**INSTRUCTIONS FOR THE TASK:** In the copy, keep every word of the data below and none of its pictures.

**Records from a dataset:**
▬▬▬▬▬▬▬▬▬▬
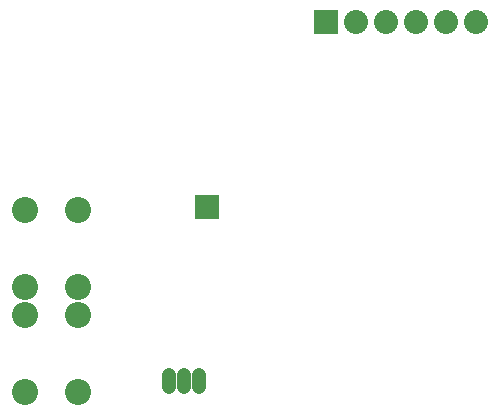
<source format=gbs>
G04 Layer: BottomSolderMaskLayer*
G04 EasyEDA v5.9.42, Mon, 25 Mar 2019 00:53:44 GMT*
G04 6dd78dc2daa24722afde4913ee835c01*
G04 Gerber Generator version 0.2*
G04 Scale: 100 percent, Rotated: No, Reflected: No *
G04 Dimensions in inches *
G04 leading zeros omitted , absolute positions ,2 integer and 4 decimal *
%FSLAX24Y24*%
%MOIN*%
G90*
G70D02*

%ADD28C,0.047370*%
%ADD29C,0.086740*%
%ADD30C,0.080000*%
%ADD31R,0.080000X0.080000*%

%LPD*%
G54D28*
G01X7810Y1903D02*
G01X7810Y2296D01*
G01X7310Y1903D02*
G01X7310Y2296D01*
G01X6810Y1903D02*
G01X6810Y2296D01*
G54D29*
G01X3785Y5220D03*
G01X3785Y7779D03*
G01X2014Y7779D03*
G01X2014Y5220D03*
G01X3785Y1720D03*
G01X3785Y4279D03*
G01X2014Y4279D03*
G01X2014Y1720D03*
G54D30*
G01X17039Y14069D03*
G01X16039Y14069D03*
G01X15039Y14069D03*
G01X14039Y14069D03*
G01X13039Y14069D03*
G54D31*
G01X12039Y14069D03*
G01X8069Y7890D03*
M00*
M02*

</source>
▬▬▬▬▬▬▬▬▬▬
**RESPONSE:**
<source format=gbs>
G04 Layer: BottomSolderMaskLayer*
G04 EasyEDA v5.9.42, Mon, 25 Mar 2019 00:53:44 GMT*
G04 6dd78dc2daa24722afde4913ee835c01*
G04 Gerber Generator version 0.2*
G04 Scale: 100 percent, Rotated: No, Reflected: No *
G04 Dimensions in inches *
G04 leading zeros omitted , absolute positions ,2 integer and 4 decimal *
%FSLAX24Y24*%
%MOIN*%
G90*
G70D02*

%ADD28C,0.047370*%
%ADD29C,0.086740*%
%ADD30C,0.080000*%
%ADD31R,0.080000X0.080000*%

%LPD*%
G54D28*
G01X7810Y1903D02*
G01X7810Y2296D01*
G01X7310Y1903D02*
G01X7310Y2296D01*
G01X6810Y1903D02*
G01X6810Y2296D01*
G54D29*
G01X3785Y5220D03*
G01X3785Y7779D03*
G01X2014Y7779D03*
G01X2014Y5220D03*
G01X3785Y1720D03*
G01X3785Y4279D03*
G01X2014Y4279D03*
G01X2014Y1720D03*
G54D30*
G01X17039Y14069D03*
G01X16039Y14069D03*
G01X15039Y14069D03*
G01X14039Y14069D03*
G01X13039Y14069D03*
G54D31*
G01X12039Y14069D03*
G01X8069Y7890D03*
M00*
M02*

</source>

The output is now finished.